Garbage collection (GC), also known as automatic memory management, is the automatic recycling of dynamically allocated memory. Garbage collection is performed by a garbage collector which recycles memory that it can prove will never be used again. Systems and languages which use garbage collection can be described as garbage-collected.

Garbage collection is a tried and tested memory management technique that has been in use since its invention in the 1950s. It avoids the need for the programmer to deallocate memory blocks explicitly, thus avoiding a number of problems: memory leaks, double frees, and premature frees.
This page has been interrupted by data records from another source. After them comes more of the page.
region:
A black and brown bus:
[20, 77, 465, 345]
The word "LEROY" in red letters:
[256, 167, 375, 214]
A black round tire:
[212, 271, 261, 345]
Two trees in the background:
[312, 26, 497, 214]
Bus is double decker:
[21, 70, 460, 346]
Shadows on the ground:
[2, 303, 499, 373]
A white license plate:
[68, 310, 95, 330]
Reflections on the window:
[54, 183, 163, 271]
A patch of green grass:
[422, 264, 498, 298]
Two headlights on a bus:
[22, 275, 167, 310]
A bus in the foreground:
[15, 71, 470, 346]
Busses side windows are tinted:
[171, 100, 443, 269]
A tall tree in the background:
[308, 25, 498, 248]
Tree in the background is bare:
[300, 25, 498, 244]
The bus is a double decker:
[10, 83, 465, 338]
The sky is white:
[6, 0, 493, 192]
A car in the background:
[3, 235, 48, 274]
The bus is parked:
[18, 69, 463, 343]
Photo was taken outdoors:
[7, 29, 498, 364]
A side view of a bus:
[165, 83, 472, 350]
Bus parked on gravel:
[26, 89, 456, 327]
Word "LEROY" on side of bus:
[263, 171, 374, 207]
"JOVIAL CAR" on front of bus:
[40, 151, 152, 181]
The burden on the programmer is reduced by not having to investigate such problems, thereby increasing productivity.

Garbage collection can also dramatically simplify programs, chiefly by allowing modules to present cleaner interfaces to each other: the management of object storage between modules is unnecessary.
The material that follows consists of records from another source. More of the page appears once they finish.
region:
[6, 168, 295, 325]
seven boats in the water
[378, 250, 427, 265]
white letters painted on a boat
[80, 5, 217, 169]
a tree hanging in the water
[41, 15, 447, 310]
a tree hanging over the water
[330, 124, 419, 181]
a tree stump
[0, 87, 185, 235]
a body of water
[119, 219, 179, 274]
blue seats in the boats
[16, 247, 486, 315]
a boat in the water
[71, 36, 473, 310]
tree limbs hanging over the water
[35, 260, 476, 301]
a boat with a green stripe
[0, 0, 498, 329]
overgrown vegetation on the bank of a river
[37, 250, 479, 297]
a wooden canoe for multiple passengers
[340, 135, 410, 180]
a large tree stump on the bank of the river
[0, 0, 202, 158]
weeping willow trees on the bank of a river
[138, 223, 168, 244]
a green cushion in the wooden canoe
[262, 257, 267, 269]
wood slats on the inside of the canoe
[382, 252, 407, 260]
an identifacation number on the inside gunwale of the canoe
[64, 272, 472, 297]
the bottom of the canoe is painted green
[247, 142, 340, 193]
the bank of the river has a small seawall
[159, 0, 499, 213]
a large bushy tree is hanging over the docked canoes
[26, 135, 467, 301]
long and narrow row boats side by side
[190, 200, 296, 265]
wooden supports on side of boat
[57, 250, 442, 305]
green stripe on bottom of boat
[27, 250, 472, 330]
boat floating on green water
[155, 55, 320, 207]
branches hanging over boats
It is not possible, in general, for a garbage collector to determine exactly which objects are still live. Even if it didn’t depend on future input, there can be no general algorithm to prove that an object is live (the Halting Problem). All garbage collectors use some efficient approximation to liveness. In tracing garbage collection, the approximation is that an object can’t be live unless it is reachable. In reference counting, the approximation is that an object can’t be live unless it is referenced. Hybrid algorithms are also possible. Often the term garbage collection is used narrowly to mean only tracing garbage collection.
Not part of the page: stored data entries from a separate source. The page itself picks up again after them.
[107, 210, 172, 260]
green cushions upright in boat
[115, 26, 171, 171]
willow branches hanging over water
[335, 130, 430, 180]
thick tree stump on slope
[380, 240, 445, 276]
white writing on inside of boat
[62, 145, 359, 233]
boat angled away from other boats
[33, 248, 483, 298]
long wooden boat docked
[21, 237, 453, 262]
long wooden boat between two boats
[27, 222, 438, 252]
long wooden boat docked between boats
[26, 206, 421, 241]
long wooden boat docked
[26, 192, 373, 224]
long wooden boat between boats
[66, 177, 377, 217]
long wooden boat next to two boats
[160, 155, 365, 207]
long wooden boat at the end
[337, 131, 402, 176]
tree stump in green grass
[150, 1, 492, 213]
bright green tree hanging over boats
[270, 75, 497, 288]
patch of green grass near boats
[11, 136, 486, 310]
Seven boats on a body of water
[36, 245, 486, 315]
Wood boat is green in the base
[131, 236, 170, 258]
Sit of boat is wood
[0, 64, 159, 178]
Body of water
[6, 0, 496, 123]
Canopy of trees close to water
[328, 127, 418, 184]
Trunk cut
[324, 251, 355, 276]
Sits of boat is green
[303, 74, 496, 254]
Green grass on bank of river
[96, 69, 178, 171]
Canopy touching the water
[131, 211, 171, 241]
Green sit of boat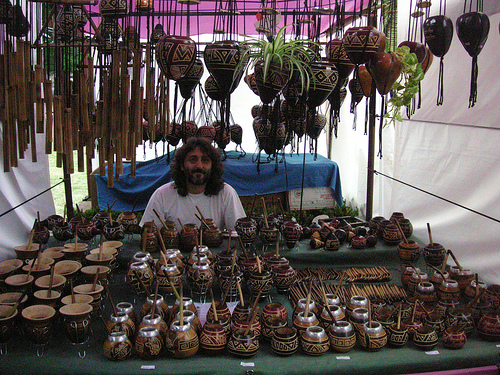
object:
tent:
[0, 0, 499, 368]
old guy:
[166, 129, 227, 202]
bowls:
[229, 301, 398, 361]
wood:
[313, 253, 406, 304]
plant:
[219, 22, 326, 109]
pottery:
[1, 210, 498, 354]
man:
[139, 138, 246, 228]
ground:
[411, 157, 446, 195]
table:
[238, 150, 344, 208]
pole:
[351, 4, 398, 218]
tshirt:
[140, 188, 272, 228]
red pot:
[362, 52, 402, 94]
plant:
[383, 41, 424, 125]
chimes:
[41, 40, 161, 187]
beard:
[183, 165, 211, 186]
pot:
[320, 293, 398, 352]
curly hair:
[157, 130, 230, 190]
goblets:
[0, 233, 124, 369]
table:
[2, 345, 494, 371]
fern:
[230, 21, 327, 102]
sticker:
[331, 352, 356, 362]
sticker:
[421, 342, 444, 359]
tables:
[283, 347, 441, 372]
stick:
[316, 273, 335, 303]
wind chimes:
[103, 7, 434, 142]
There is a large body of published work on particular and general garbage collection algorithms.

Garbage collection was first invented by John McCarthy in 1958 as part of the implementation of Lisp.

Other significant languages offering garbage collection include Java, ML, Modula-3, Perl, Prolog, and Smalltalk. Major applications using garbage collection include Emacs and AutoCAD; usually, you can’t tell whether an application does or not, but these have extension languages that expose the fact.

Conservative Garbage Collection

In conservative garbage collection, the layout of objects and roots is not known, instead the collector assumes that any field that looks like a pointer might be a reference.

Conservative collectors can work with programs where information about the memory layout is not available, because, for example, the language doesn’t support garbage collection.

A conservative collector doesn’t need to know the format of the objects, it just needs some idea of where the object boundaries are. It regards any field value that looks like a pointer to an object (or, sometimes, into the middle of one), as preventing the recycling of that object. It can’t move objects, because then the references to the moved objects would need to be updated, and such ambiguous references must not be modified, in case they weren’t pointers after all. Therefore, conservative collectors are usually mark-sweep collectors.

Because references are ambiguous, some objects may be retained despite being actually unreachable. In practice, this happens rarely, and refinements such as black-listing can further reduce the odds.